On a trailing basis, SanDisk has now reported revenues of $6.5 billion on which it net earned about $1.15 billion.
Factoring in the big losses following the earnings release, shares are valued at around $21 billion currently. This values operating assets at roughly $17 billion, after subtracting the net cash position held by the business. As such equity is valued at 2.6 times sales and 14-15 times trailing earnings.
Strong Performance, But What Does The Future Hold?
Over the past decade, SanDisk has aggressively and profitably expanded its operations. Revenues have grown at a compounded annual growth rate of close to 15% per year, boosting revenues from $1.8 billion in 2004 towards $6.5 billion on a trailing basis.
With exception of a big loss in 2008 driven by one-time issues, earnings have grown rapidly as well, surpassing the billion mark in the meantime. At the same time, the total dilution of about 20% was limited over the time frame, resulting in rapid growth on a per-share basis.
Yet it is very hard to achieve these results going forwards driven by pricing pressure and the increased size of the firm. For the third quarter, things are not looking so good. Sales for the quarter are seen between $1.68 and $1.73 billion, suggesting year-on-year growth is slowing down to 5% at the midpoint of the range. Analysts were looking for sales of $1.74 billion.
It appears that the company has deliberately held back on production to avoid oversupply which could crush margins. In the conference call management admitted that demand is not the issue, the weaker third quarter guidance stems from not having enough inventory to meet demand.
Not only is the sales guidance a bit soft, analysts are worried about margin pressure as well. This most likely results from SanDisk supplying to Apple (NASDAQ:AAPL), which given its superior position can likely demand favorable prices. As such average selling prices are declining quicker than costs, putting pressure on gross margins.

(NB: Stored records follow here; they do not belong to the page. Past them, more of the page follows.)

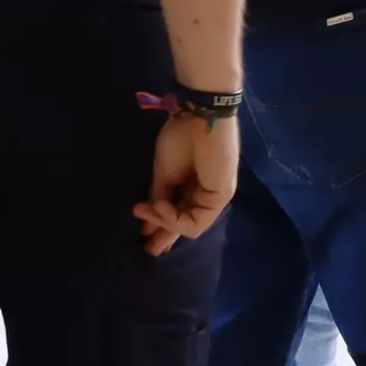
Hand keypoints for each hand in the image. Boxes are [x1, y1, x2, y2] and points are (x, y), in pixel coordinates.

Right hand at [134, 113, 238, 255]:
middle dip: (165, 235)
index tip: (143, 234)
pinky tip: (162, 207)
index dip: (161, 224)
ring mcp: (216, 196)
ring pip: (189, 224)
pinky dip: (176, 219)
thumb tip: (149, 218)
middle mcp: (206, 193)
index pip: (179, 211)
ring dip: (165, 222)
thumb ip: (159, 196)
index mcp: (193, 184)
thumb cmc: (181, 137)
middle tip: (149, 250)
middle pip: (186, 222)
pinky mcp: (221, 196)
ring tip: (145, 212)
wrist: (199, 116)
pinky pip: (196, 220)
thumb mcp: (164, 172)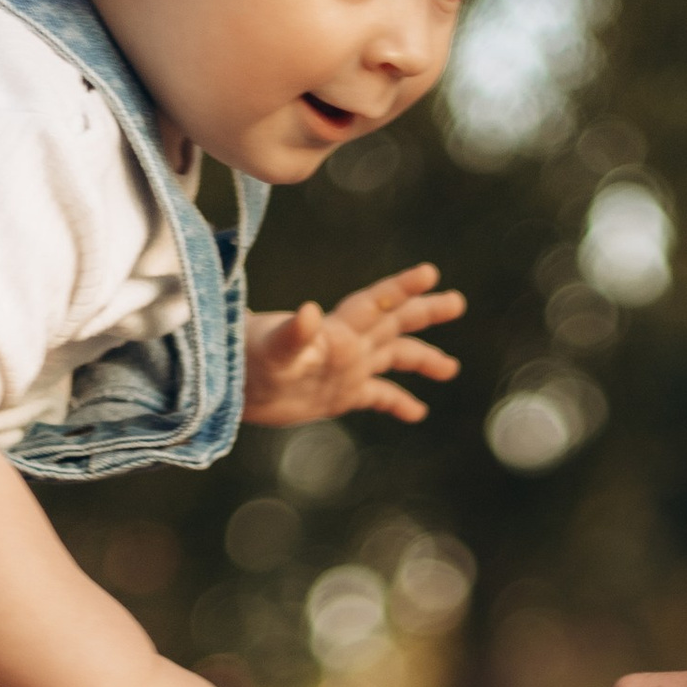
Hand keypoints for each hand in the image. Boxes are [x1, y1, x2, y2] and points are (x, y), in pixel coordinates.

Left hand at [241, 264, 464, 426]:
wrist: (229, 386)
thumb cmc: (248, 361)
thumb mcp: (273, 349)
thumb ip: (293, 332)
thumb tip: (308, 312)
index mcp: (339, 330)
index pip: (378, 303)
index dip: (403, 288)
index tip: (429, 273)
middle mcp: (349, 345)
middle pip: (395, 323)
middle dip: (425, 312)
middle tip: (457, 301)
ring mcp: (347, 369)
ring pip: (394, 360)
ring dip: (422, 361)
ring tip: (451, 369)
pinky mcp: (339, 395)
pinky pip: (377, 398)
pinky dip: (398, 403)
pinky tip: (418, 413)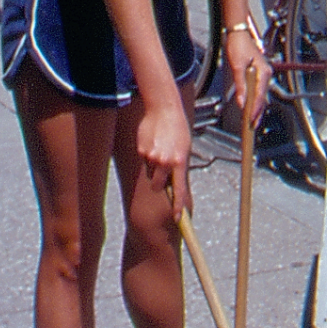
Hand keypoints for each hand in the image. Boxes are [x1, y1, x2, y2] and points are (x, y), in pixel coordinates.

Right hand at [137, 96, 194, 214]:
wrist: (164, 109)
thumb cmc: (178, 129)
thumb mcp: (185, 149)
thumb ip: (179, 166)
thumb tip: (175, 182)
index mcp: (180, 162)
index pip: (179, 190)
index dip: (178, 206)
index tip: (178, 218)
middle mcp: (165, 162)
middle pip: (158, 185)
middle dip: (160, 182)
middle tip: (163, 169)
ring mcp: (152, 157)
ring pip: (151, 172)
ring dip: (154, 166)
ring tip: (161, 148)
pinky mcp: (141, 151)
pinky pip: (144, 160)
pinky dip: (148, 155)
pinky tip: (154, 142)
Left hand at [226, 28, 271, 128]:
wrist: (238, 33)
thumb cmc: (238, 46)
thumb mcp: (237, 67)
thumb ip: (240, 85)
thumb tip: (241, 102)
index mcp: (263, 73)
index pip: (260, 96)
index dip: (255, 109)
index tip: (251, 120)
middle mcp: (265, 74)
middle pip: (262, 97)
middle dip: (257, 112)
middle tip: (252, 126)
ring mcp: (263, 73)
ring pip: (261, 94)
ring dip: (256, 106)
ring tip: (252, 119)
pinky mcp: (258, 72)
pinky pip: (258, 89)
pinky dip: (254, 99)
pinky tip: (250, 105)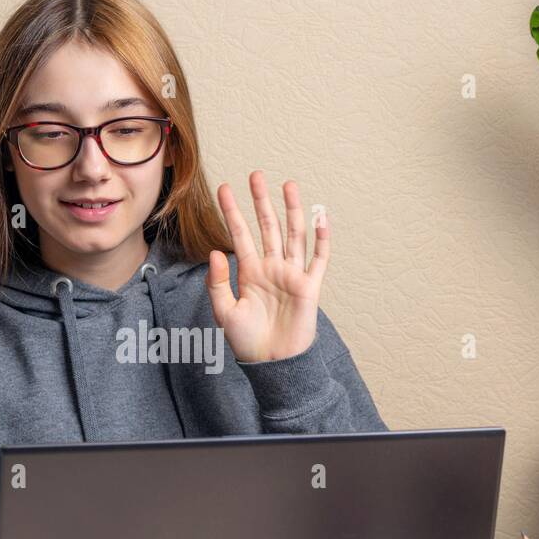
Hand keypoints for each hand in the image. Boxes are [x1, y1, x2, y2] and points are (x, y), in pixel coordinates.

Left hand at [208, 171, 329, 362]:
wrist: (272, 363)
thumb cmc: (247, 341)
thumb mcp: (224, 312)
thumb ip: (218, 283)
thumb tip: (216, 252)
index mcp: (250, 272)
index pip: (240, 235)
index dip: (232, 212)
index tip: (223, 189)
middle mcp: (272, 268)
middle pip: (268, 227)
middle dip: (261, 202)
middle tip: (256, 175)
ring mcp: (292, 275)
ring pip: (293, 235)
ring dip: (291, 210)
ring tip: (288, 185)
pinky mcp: (309, 287)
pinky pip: (318, 259)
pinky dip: (321, 239)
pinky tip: (321, 217)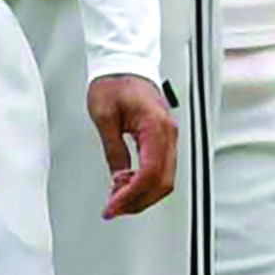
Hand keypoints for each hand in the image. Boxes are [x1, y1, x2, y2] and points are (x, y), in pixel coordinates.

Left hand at [91, 76, 178, 215]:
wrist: (125, 64)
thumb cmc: (115, 84)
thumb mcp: (104, 118)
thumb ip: (114, 151)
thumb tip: (118, 179)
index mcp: (155, 127)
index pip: (150, 173)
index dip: (131, 195)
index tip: (113, 206)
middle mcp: (169, 134)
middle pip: (163, 182)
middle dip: (138, 201)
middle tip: (114, 209)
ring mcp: (170, 137)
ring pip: (165, 179)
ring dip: (142, 194)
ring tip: (118, 199)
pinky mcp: (165, 139)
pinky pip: (162, 168)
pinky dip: (146, 182)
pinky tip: (127, 183)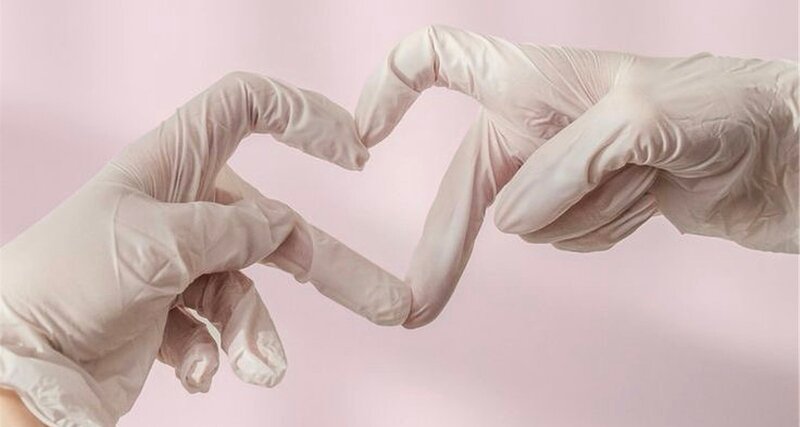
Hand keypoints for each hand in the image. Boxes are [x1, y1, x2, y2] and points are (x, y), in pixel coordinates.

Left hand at [0, 71, 409, 425]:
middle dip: (326, 267)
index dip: (302, 116)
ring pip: (250, 287)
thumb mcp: (157, 245)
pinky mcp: (173, 312)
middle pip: (272, 224)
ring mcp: (179, 263)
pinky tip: (199, 371)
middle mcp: (180, 209)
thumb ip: (231, 232)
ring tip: (254, 364)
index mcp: (171, 166)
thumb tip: (281, 228)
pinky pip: (220, 326)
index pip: (244, 109)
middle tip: (386, 303)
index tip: (353, 150)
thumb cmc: (68, 282)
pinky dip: (217, 350)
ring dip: (254, 329)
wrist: (18, 362)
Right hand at [355, 25, 797, 326]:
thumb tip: (510, 217)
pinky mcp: (592, 206)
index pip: (438, 58)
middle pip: (467, 183)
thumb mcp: (649, 119)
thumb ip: (569, 164)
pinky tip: (647, 202)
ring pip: (528, 220)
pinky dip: (604, 230)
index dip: (389, 86)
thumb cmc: (728, 108)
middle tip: (415, 306)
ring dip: (585, 215)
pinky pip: (566, 239)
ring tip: (643, 180)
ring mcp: (564, 167)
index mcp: (535, 76)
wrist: (787, 156)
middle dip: (445, 243)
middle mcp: (539, 119)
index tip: (361, 136)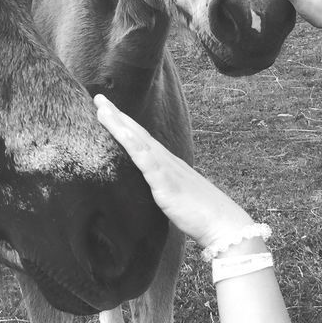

Takeaway For (Potential) Investors
Back in June of this year, I last checked out the prospects for investors in SanDisk following the acquisition of Fusion-Io, which gave the company a stronger position in the SSD market.
I liked the strategic nature of the deal and the "timing" of the acquisition with SanDisk acquiring shares at a 70% discount from Fusion-Io's all-time highs. The $1.1 billion deal allows SanDisk to gain a greater foothold in the SSD market which the company expects to grow from $5 billion in 2013 to about $8 billion by 2015.
Shares started the year around $70 and have simply seen too much momentum. Since the middle of April shares have risen from $75 to highs of $109, for returns exceeding 40% without seeing any meaningful correction until now.
While a double-digit correction to $95 per share seems very dramatic, I certainly believe that this correction should be seen in consideration with the huge gains being made over the past few months. This is as expectations have simply risen too much, too quickly.
While the risk-reward position has improved following the news, shares still trade at elevated levels, and I don't necessarily believe that current levels are a great entry opportunity.
Disclosure: The author has no positions in any stocks mentioned, and no plans to initiate any positions within the next 72 hours. The author wrote this article themselves, and it expresses their own opinions. The author is not receiving compensation for it (other than from Seeking Alpha). The author has no business relationship with any company whose stock is mentioned in this article.